Les objectifs pédagogiques, une bonne farce ?

Il semble bien difficile, de premier abord, de voir dans L'éducation, ses images et son propos,un prolongement des objectifs pédagogiques, l'un se souciant de rhétorique, l'autre de technique. «‘ Parler d'objectifs pédagogiques, c'est être piégé, piégeant, sauf à tenter d'y prendre garde ’ ‘«’ ‘’ 16 . C'est dans cette mise en garde que se trouve le lien entre les deux ouvrages. Les objectifs pédagogiques sont des instruments de la pensée mais, paradoxalement, ces mots nous touchent alors que toute démarche scientifique s'efforce d'évacuer cette dimension subjective. D. Hameline nous invite à nous pencher à nouveau sur les objectifs pédagogiques.

Cette expression appartient au langage fonctionnel dont on pourrait penser, tant on s'efforce de la définir avec précision, qu'elle est claire et univoque. Or, comme tout propos sur l'éducation, elle déploie une rhétorique : c'est un baladeur d'images 17 , ainsi déjà surnommé dans Les objectifs pédagogiques. Si, par convention nécessaire à son propos, D. Hameline en avait alors restreint le sens, il y revient, rappelant le rôle de l'imaginaire dans toute pensée sur l'éducation. Un mot, pour servir d'instrument de la pensée et de l'action 18 , ne peut être utilisé à tort et à travers. Il lui faut une restriction de sens, même si elle est purement arbitraire et conventionnelle. Tel fut le choix de Daniel Hameline dans Les objectifs pédagogiques en formation initiale et continue, choix qu'il justifia en cohérence avec une démarche qui se voulait efficace.

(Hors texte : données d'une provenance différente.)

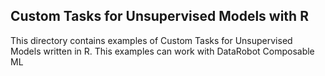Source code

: ## Custom Tasks for Unsupervised Models with R

This directory contains examples of Custom Tasks for Unsupervised Models written in R.  This examples can work with DataRobot Composable ML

Cependant, les objectifs pédagogiques véhiculent une multitude de significations, de sorte que l'expression ne peut jamais être univoque et qu'une définition, aussi précise soit-elle, ne peut être universelle. Un propos sur l'éducation, quel qu'il soit, est toujours déplacé 19 ,substitué par un autre ou d'autres, issus d'associations d'idées qui chacune vers elle attire le sens. Cette substitution peut être utile en permettant de ne pas tout dire. Elle peut aussi dépasser la limite au-delà de laquelle survient l'inexactitude. Or justement, il convient d'instrumenter la pensée, d'être scientiste ou béhavioriste mais juste assez 20 , pour ne pas se laisser piéger et emporter par le souci de rigueur et d'efficacité technique.La démesure conduit à l'insanité, à l'action insensée, car son acteur n'est plus en mesure d'en rendre compte. La pédagogie par les objectifs peut être une forme de cette démesure, mais elle peut aussi être le lieu de la rencontre entre l'intelligence et l'action. «‘ Si telle n'était pas ma conviction, j'aurais demandé qu'on arrête la publication de ce livre comme on met fin à une mauvaise action.Peut-être serait-il effectivement une mauvaise action, s'il avait été rédigé avec un grand esprit de sérieux. Mais ce ne fut pas le cas. C'est pour moi une leçon que je ne suis pas prêt d'oublier, de constater que ce qui marche c'est, en somme, ce que l'on a fait sans trop y attacher d'importance et surtout sans se croire important parce qu'on l'a fait. Je n'irai pas jusqu’à dire de ce livre qu'il est une bonne farce qui a marché. Et pourtant... ’ ‘«’ ‘’ ‘ 21.

Notes
16.

Ibid., p. 24.

17.

Daniel Hameline, Les objectifs pédagogiques en formation initiale et en formation continue, dixième édition, op. cit., p. 42.

18.

Ibid., p. 51.

19.

Daniel Hameline, L'éducation, ses images et son propos, op. cit., p. 104.

20.

Ibid., p. 23.

21.

Daniel Hameline, Les objectifs pédagogiques en formation initiale et en formation continue, dixième édition, op. cit., p. 197-198.